VinAIResearch/LFM

About training time. I found that it takes two hours to complete 4 epochs.

sumorday opened this issue · 7 comments

Is this speed normal? If it takes two hours to complete 4 epochs, then wouldn't it take nearly 250 hours, or about 11 days, to complete a total of 500 epochs? Is this normal for celeba(256x256) dataset(celeb256_dit.txt)?

スクリーンショット 2024-03-11 午後7 09 12

If you are using DiT architecture, you should install torch>=2.0, the flash attention will allow you train faster but will sacrifice some performance. Or you could run encoder on the training data to get latent data before training lfm, you could feed more batch size. Hope these tricks help you.
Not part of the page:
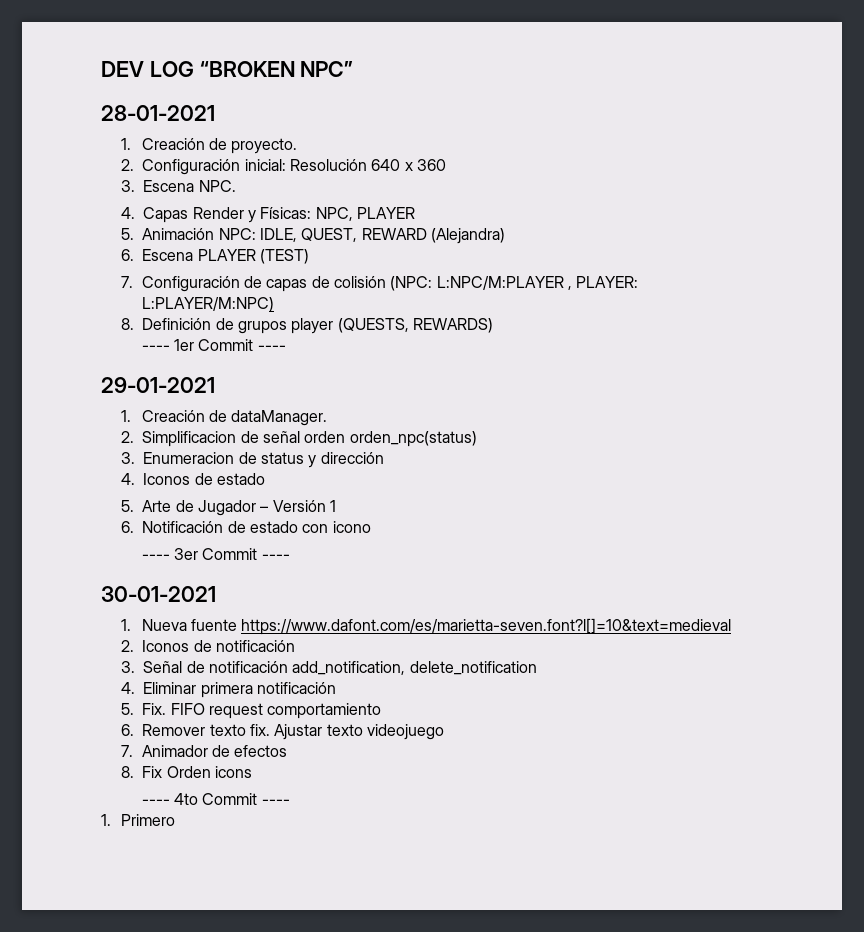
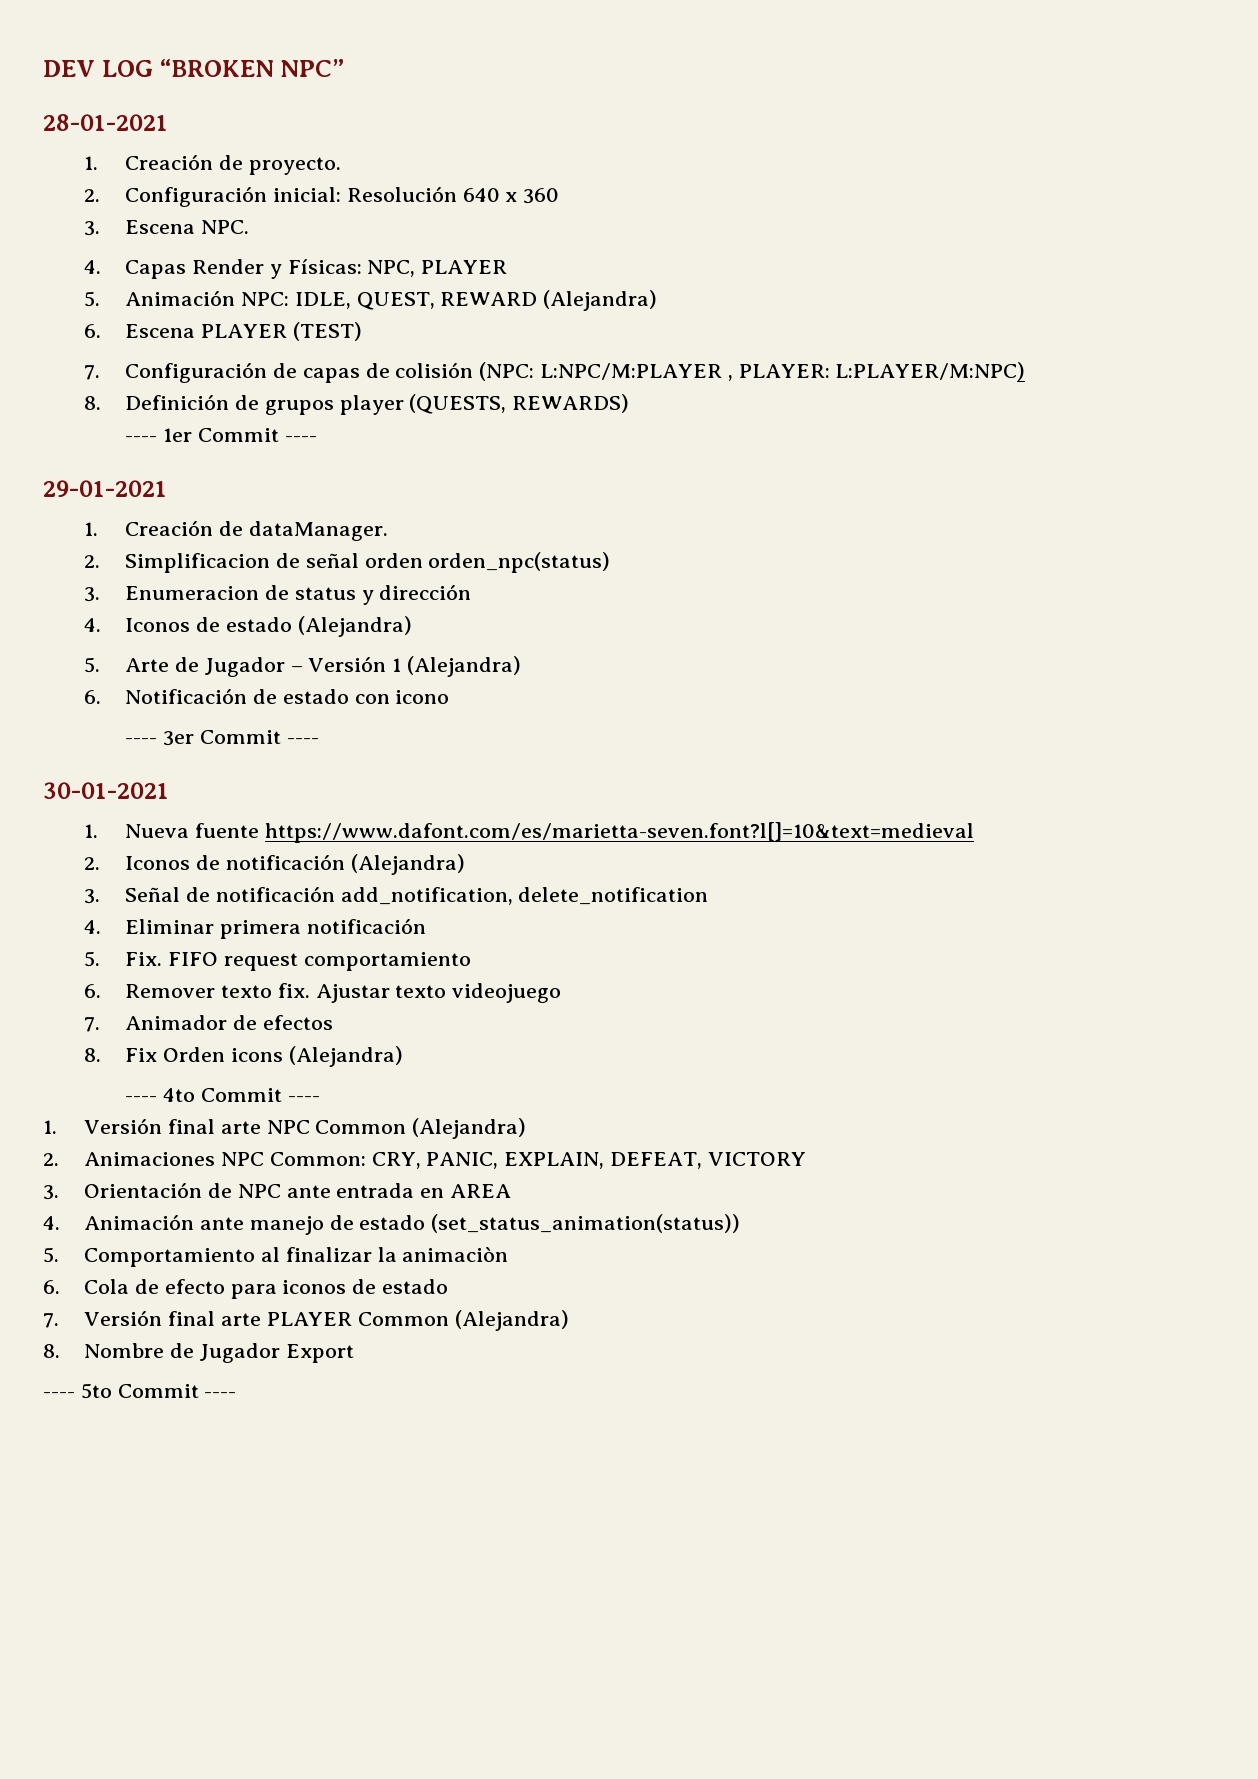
(266, 479) none -> [297,616,412,637] (Alejandra)
(336, 506) none -> [407,656,522,677] (Alejandra)
(296, 646) none -> [350,854,465,875] (Alejandra)
(253, 772) none -> [288,1046,403,1067] (Alejandra)
[121,814,176,826] Primero -> [84,1118,527,1139] [43,1152,806,1169] [43,1182,511,1200] [43,1214,741,1235] [43,1246,509,1267] [43,1279,448,1299] [43,1310,570,1331] [43,1343,354,1363] [43,1383,237,1399] Versión final arte NPC Common (Alejandra) // 2. Animaciones NPC Common: CRY, PANIC, EXPLAIN, DEFEAT, VICTORY // 3. Orientación de NPC ante entrada en AREA // 4. Animación ante manejo de estado (set_status_animation(status)) // 5. Comportamiento al finalizar la animaciòn // 6. Cola de efecto para iconos de estado // 7. Versión final arte PLAYER Common (Alejandra) // 8. Nombre de Jugador Export // ---- 5to Commit ----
If you are using DiT architecture, you should install torch>=2.0, the flash attention will allow you train faster but will sacrifice some performance. Or you could run encoder on the training data to get latent data before training lfm, you could feed more batch size. Hope these tricks help you.

Thank you for the response. I will try adjusting the torch version (mainly concerned about compatibility issues).
As for running the encoder, hasn't the autoencoder already been used in the train_flow_latent.py? Or do I need to configure something to run the encoder on the training data?

If you are using DiT architecture, you should install torch>=2.0, the flash attention will allow you train faster but will sacrifice some performance. Or you could run encoder on the training data to get latent data before training lfm, you could feed more batch size. Hope these tricks help you.

截屏2024-03-13 10 55 59
截屏2024-03-13 10 56 13
Is the "--f" here automatically utilizing an autoencoder?

截屏2024-03-15 13 45 06
Is this, change false to true?

quandao10

@hao-pt Xin chào, Quandao đề xuất tôi nên bật bộ mã hóa để tăng tốc độ huấn luyện. Tôi muốn hỏi, liệu tôi có thể bắt đầu lại quá trình huấn luyện bộ giải mã mã hóa ở đây bằng cách thay đổi giá trị từ false thành true cho mô hình giai đoạn đầu tiên không? Mong được câu trả lời của bạn. (Dường như tôi không cần mô hình được tiền huấn luyện vì sử dụng cho các tập dữ liệu khác và có thêm các phương pháp khác.)

Hello, Quandao suggested that I enable the encoder to speed up the training process. I would like to ask, can I restart the training of the encoder-decoder model from scratch by changing the value from false to true for the first_stage_model_train here? Looking forward to your answer. (It seems that I don't need a pretrained model because I am using it on different datasets and have added other methods.)

The use of pretrained autoencoder is to enhance training efficiency and performance of the model. Hence, first_stage_model here is only performed in inference mode, without further training. In case, you want to train from scratch an autoencoder which is out of our focus. As long as your dataset still follows similar statistics of natural images, there is no need to retrain the autoencoder.

run encoder on the training data to get latent data before training lfm

Thank you. Because I saw another comment saying "run encoder on the training data to get latent data before training lfm," I'm curious if I need to set up another encoder separately. So, as long as the code being run is as follows: !bash ./bash_scripts/run.sh ./test_args/celeb256_dit.txt, it will be the correct Flow Matching in Latent Space, right?

Bởi vì tôi thấy một comment khác nói "chạy encoder trên dữ liệu huấn luyện để có dữ liệu ẩn trước khi huấn luyện lfm," nên tôi muốn biết liệu tôi có cần phải thiết lập một encoder khác một cách riêng biệt không. Vì vậy, miễn là mã được chạy như sau: !bash ./bash_scripts/run.sh ./test_args/celeb256_dit.txt, nó sẽ là Flow Matching in Latent Space đúng, phải không?